Extract provided.
········

Laura Ingalls Wilder

Anonymous
There have been a couple recent and we'll publicized biographies of Laura Ingalls Wilder depicting her as an awful person as well as a politically active racist, and showing that almost nothing in the Little House series was true. I suspect that had some influence on the decision, even if they aren't saying it. "Author depicts lived experience in a way we now dislike" is different from "Manipulative, racist crank wrote fiction that is racist." The current view is the latter.
Anonymous
Anonymous wrote:People! All they did was change the name of the award. Nobody is banning the books. Yeesh!


It's the first step on a slippery slope.
Anonymous
Anonymous wrote:There have been a couple recent and we'll publicized biographies of Laura Ingalls Wilder depicting her as an awful person as well as a politically active racist, and showing that almost nothing in the Little House series was true. I suspect that had some influence on the decision, even if they aren't saying it. "Author depicts lived experience in a way we now dislike" is different from "Manipulative, racist crank wrote fiction that is racist." The current view is the latter.

········

Extracted information.
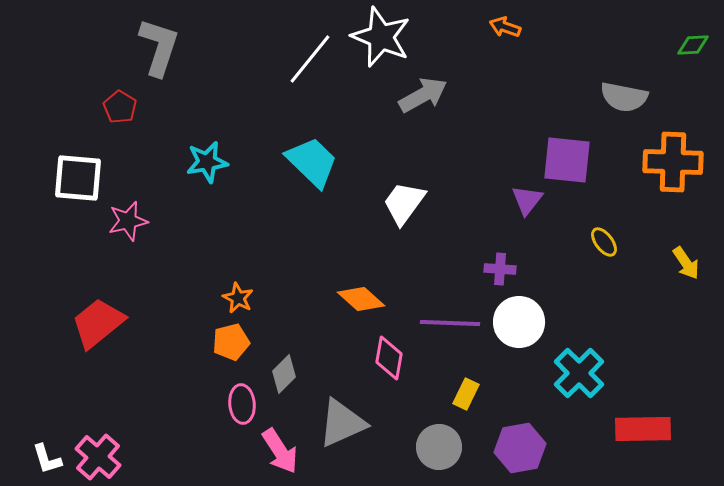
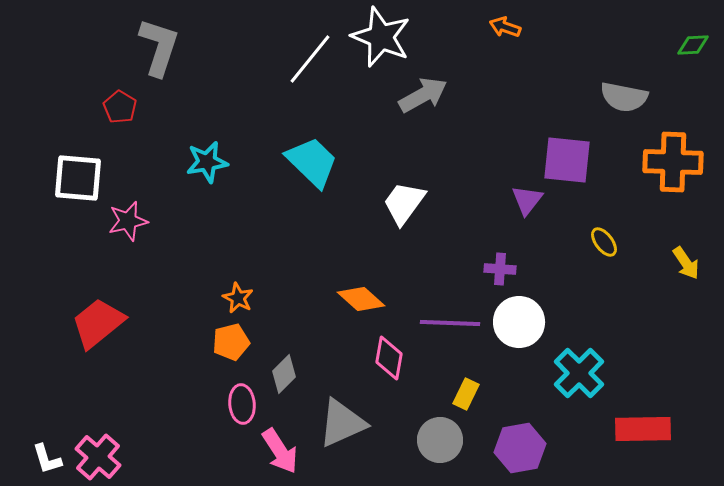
gray circle: moved 1 px right, 7 px up
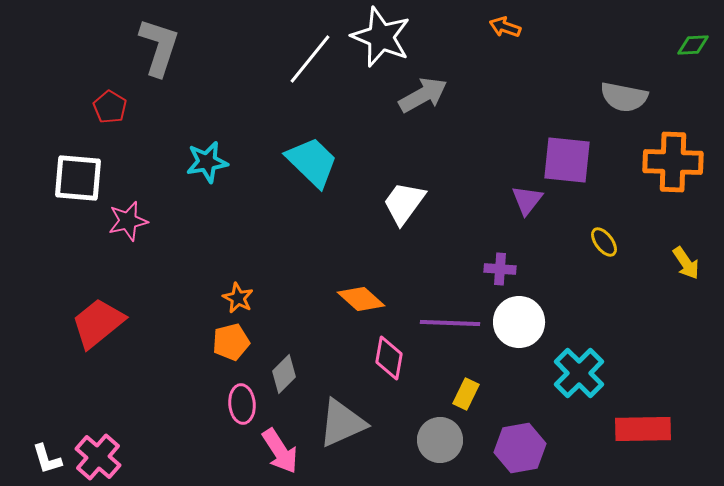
red pentagon: moved 10 px left
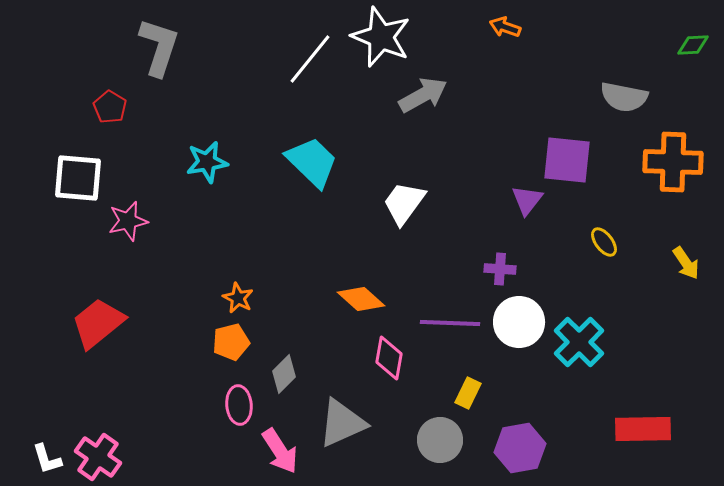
cyan cross: moved 31 px up
yellow rectangle: moved 2 px right, 1 px up
pink ellipse: moved 3 px left, 1 px down
pink cross: rotated 6 degrees counterclockwise
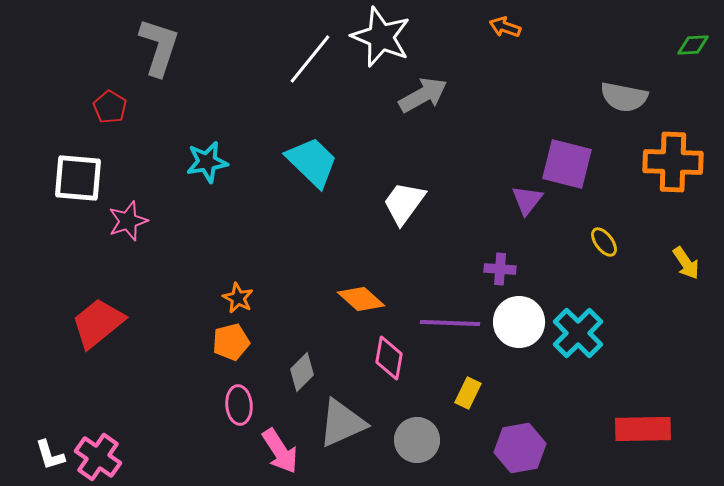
purple square: moved 4 px down; rotated 8 degrees clockwise
pink star: rotated 6 degrees counterclockwise
cyan cross: moved 1 px left, 9 px up
gray diamond: moved 18 px right, 2 px up
gray circle: moved 23 px left
white L-shape: moved 3 px right, 4 px up
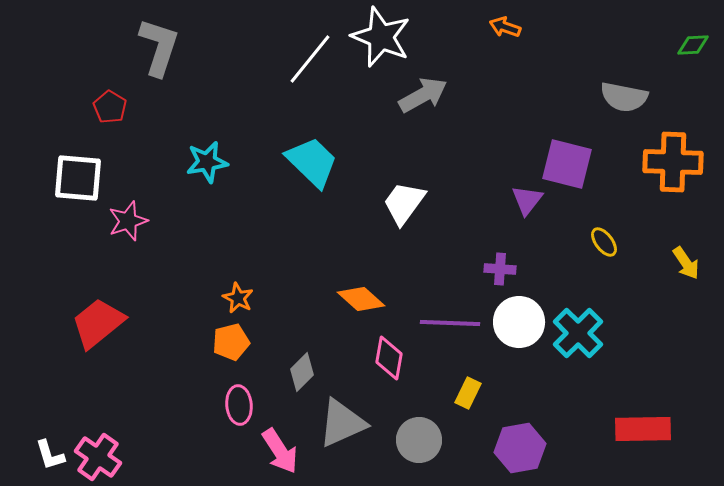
gray circle: moved 2 px right
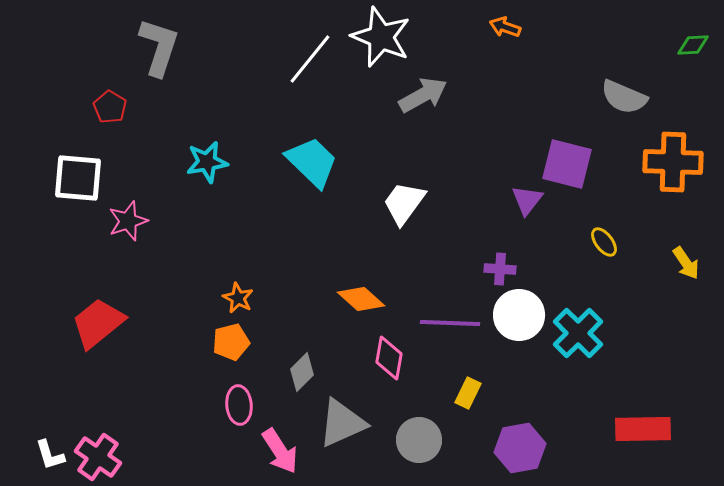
gray semicircle: rotated 12 degrees clockwise
white circle: moved 7 px up
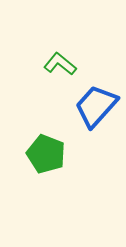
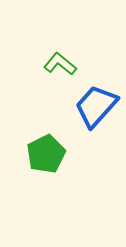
green pentagon: rotated 24 degrees clockwise
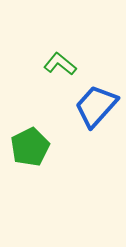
green pentagon: moved 16 px left, 7 px up
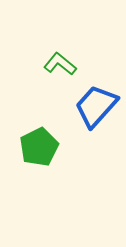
green pentagon: moved 9 px right
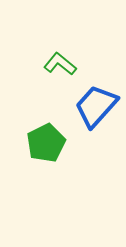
green pentagon: moved 7 px right, 4 px up
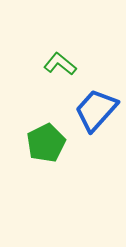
blue trapezoid: moved 4 px down
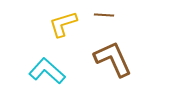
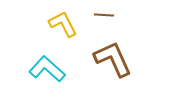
yellow L-shape: rotated 80 degrees clockwise
cyan L-shape: moved 2 px up
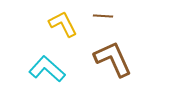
brown line: moved 1 px left, 1 px down
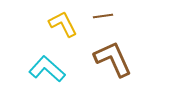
brown line: rotated 12 degrees counterclockwise
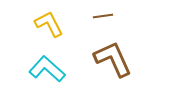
yellow L-shape: moved 14 px left
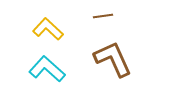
yellow L-shape: moved 1 px left, 5 px down; rotated 20 degrees counterclockwise
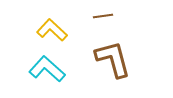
yellow L-shape: moved 4 px right, 1 px down
brown L-shape: rotated 9 degrees clockwise
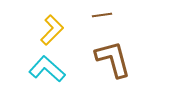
brown line: moved 1 px left, 1 px up
yellow L-shape: rotated 92 degrees clockwise
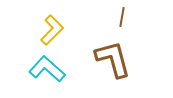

········

Problems to solve.
[a] In the forum thread about Laura Ingalls Wilder, what did the recent biographies show about the Little House series?
[b] Continue the forum thread about Laura Ingalls Wilder from where it stops.

Per-task answers.
[a] They showed that almost nothing in the Little House series was true.

[b]
If you want to find the flaws in any political figure from nearly a century or even 20, 30 years ago and craft it so that they are offensive by today's standards, it is quite easy to do. Even MLK. Even Mother Theresa.

It would not take intellect or academic prowness to accomplish this.
Anonymous
Anonymous wrote:
Anonymous wrote:There have been a couple recent and we'll publicized biographies of Laura Ingalls Wilder depicting her as an awful person as well as a politically active racist, and showing that almost nothing in the Little House series was true. I suspect that had some influence on the decision, even if they aren't saying it. "Author depicts lived experience in a way we now dislike" is different from "Manipulative, racist crank wrote fiction that is racist." The current view is the latter.


If you want to find the flaws in any political figure from nearly a century or even 20, 30 years ago and craft it so that they are offensive by today's standards, it is quite easy to do. Even MLK. Even Mother Theresa.

It would not take intellect or academic prowness to accomplish this.


Of any historical figure. Not just political.

Anonymous
Anonymous wrote:I wonder what words we are using today that history will deem offensive..and thus us offensive too.


Just read the news.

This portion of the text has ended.